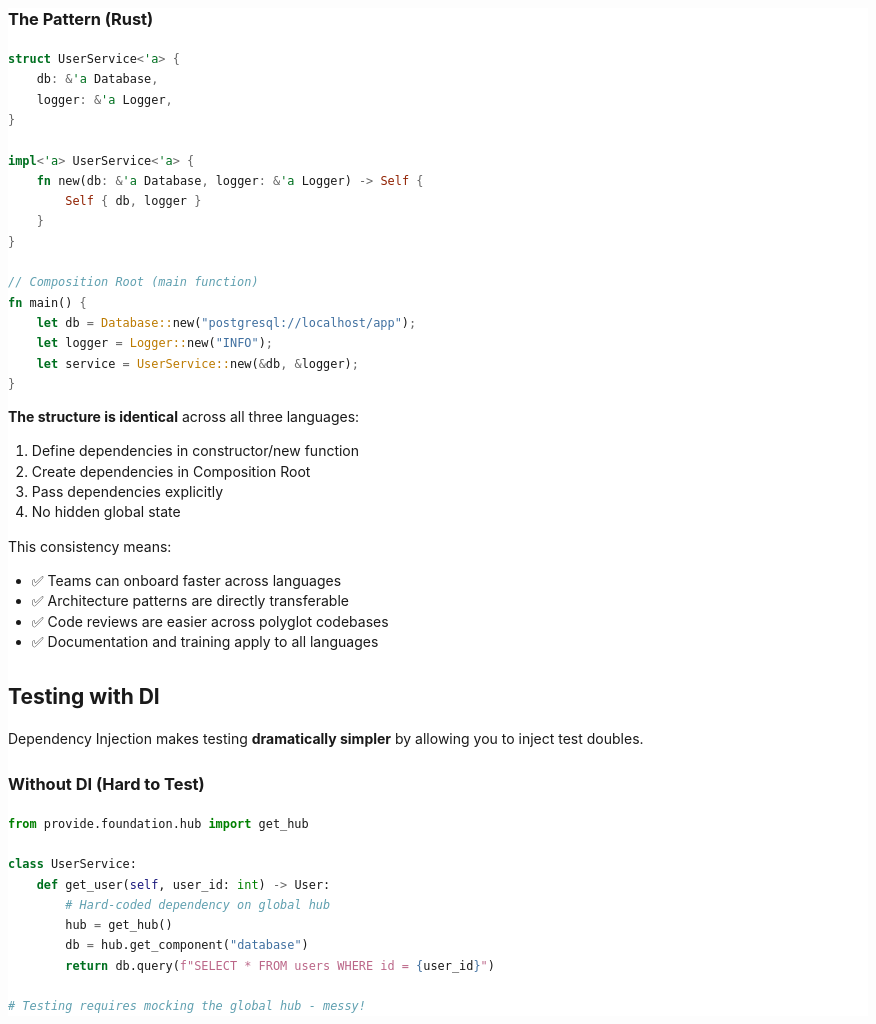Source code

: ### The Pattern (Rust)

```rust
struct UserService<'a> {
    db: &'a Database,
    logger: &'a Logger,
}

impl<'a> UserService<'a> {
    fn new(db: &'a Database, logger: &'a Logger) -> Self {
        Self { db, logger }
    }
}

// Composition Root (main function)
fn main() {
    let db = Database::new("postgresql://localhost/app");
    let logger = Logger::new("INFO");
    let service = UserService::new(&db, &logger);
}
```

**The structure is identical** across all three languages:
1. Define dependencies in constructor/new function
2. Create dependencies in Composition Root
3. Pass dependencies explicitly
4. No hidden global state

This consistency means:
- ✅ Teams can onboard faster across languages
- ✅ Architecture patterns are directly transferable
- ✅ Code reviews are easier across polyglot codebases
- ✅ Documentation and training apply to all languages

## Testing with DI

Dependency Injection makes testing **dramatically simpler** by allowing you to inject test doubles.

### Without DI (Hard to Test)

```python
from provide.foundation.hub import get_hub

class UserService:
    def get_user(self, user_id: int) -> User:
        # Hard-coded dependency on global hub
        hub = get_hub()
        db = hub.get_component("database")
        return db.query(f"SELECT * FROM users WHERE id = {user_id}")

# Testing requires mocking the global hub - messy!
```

****

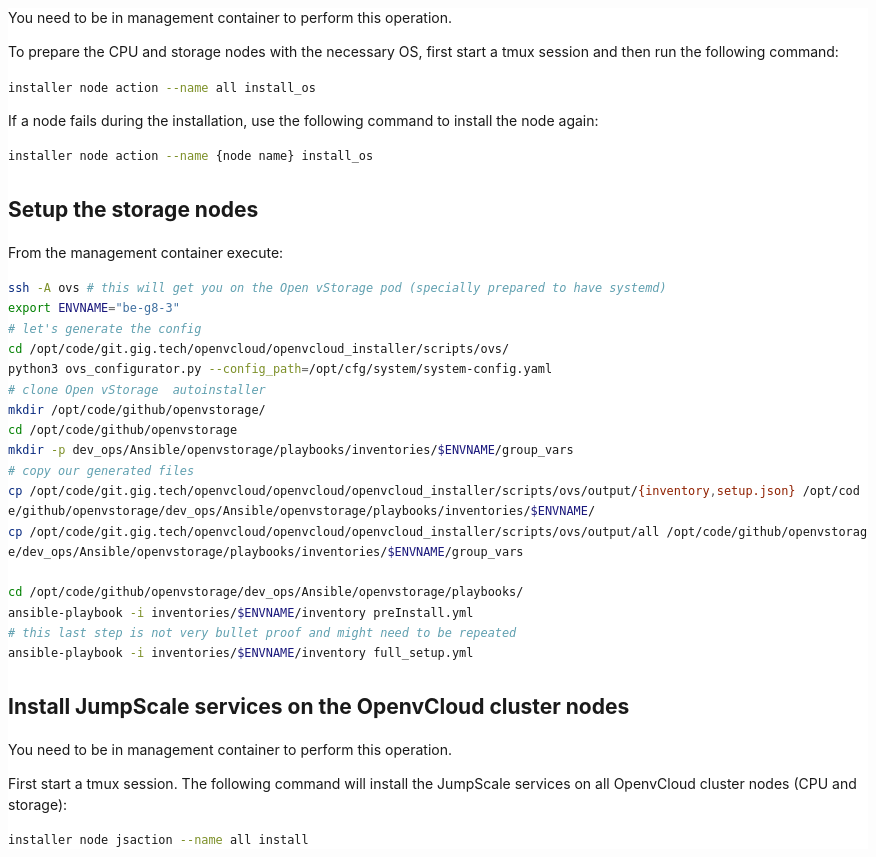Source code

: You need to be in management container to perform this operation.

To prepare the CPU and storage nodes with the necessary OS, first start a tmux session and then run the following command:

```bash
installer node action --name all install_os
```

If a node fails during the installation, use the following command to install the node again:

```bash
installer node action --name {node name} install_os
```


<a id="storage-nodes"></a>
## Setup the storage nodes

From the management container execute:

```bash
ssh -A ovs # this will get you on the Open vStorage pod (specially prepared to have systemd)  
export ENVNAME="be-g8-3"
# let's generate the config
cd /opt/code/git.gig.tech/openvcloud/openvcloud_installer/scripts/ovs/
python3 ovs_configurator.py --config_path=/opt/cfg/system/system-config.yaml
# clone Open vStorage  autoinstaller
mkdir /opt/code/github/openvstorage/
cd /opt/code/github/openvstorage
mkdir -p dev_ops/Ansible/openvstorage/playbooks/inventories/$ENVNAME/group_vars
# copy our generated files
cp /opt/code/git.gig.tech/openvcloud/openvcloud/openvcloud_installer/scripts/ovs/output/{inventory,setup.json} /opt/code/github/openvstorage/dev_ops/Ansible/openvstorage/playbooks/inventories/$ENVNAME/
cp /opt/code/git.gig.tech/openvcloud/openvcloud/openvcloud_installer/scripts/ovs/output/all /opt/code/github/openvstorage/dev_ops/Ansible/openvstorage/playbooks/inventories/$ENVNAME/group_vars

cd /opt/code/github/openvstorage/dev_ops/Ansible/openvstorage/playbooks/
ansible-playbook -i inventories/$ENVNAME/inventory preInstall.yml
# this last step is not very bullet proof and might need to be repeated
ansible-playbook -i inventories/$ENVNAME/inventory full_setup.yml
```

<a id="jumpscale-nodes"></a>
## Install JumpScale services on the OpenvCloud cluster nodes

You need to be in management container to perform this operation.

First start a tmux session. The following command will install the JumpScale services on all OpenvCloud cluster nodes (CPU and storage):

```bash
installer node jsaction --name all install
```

****

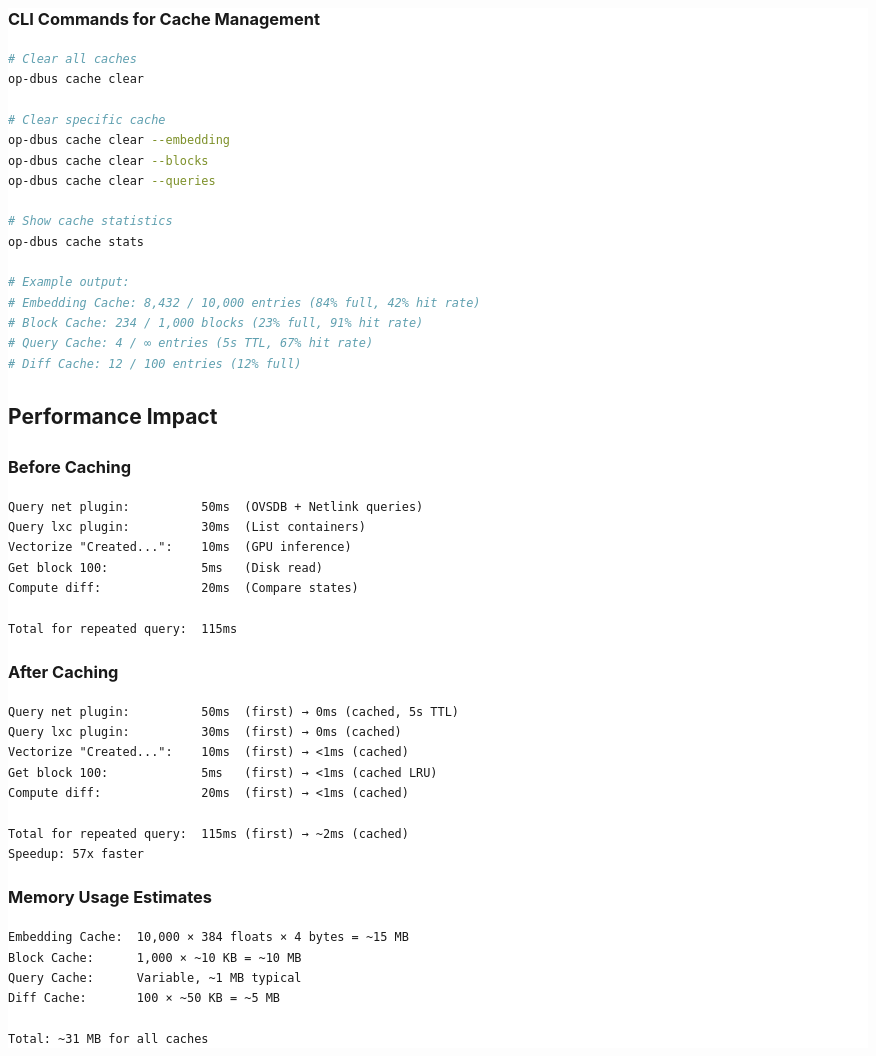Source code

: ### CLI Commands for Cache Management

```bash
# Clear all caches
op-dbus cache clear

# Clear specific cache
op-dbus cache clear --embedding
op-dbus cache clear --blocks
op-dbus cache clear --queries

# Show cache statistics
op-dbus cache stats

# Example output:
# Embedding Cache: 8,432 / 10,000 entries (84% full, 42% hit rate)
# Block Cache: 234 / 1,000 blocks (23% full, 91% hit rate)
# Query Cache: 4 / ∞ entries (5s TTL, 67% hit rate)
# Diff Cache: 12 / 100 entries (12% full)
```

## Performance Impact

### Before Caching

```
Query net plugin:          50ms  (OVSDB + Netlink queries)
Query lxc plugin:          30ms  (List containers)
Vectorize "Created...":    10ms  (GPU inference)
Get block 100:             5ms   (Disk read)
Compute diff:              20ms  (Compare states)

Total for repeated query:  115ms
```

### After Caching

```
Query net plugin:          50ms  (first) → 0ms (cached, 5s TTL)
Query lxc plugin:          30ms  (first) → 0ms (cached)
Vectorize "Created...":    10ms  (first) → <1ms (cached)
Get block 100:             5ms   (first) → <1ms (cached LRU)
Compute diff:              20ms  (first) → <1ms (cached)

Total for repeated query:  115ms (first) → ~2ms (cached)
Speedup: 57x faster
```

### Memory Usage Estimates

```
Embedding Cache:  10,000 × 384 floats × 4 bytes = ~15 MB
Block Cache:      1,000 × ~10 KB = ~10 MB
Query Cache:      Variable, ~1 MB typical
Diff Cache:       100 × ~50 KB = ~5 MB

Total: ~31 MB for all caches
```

****

→ **TASK DETAILS**
In the entries above, find each line that includes the string "faster" and copy it.

→ **ANSWER TO THIS EXERCISE**
- ✅ Teams can onboard faster across languages
Speedup: 57x faster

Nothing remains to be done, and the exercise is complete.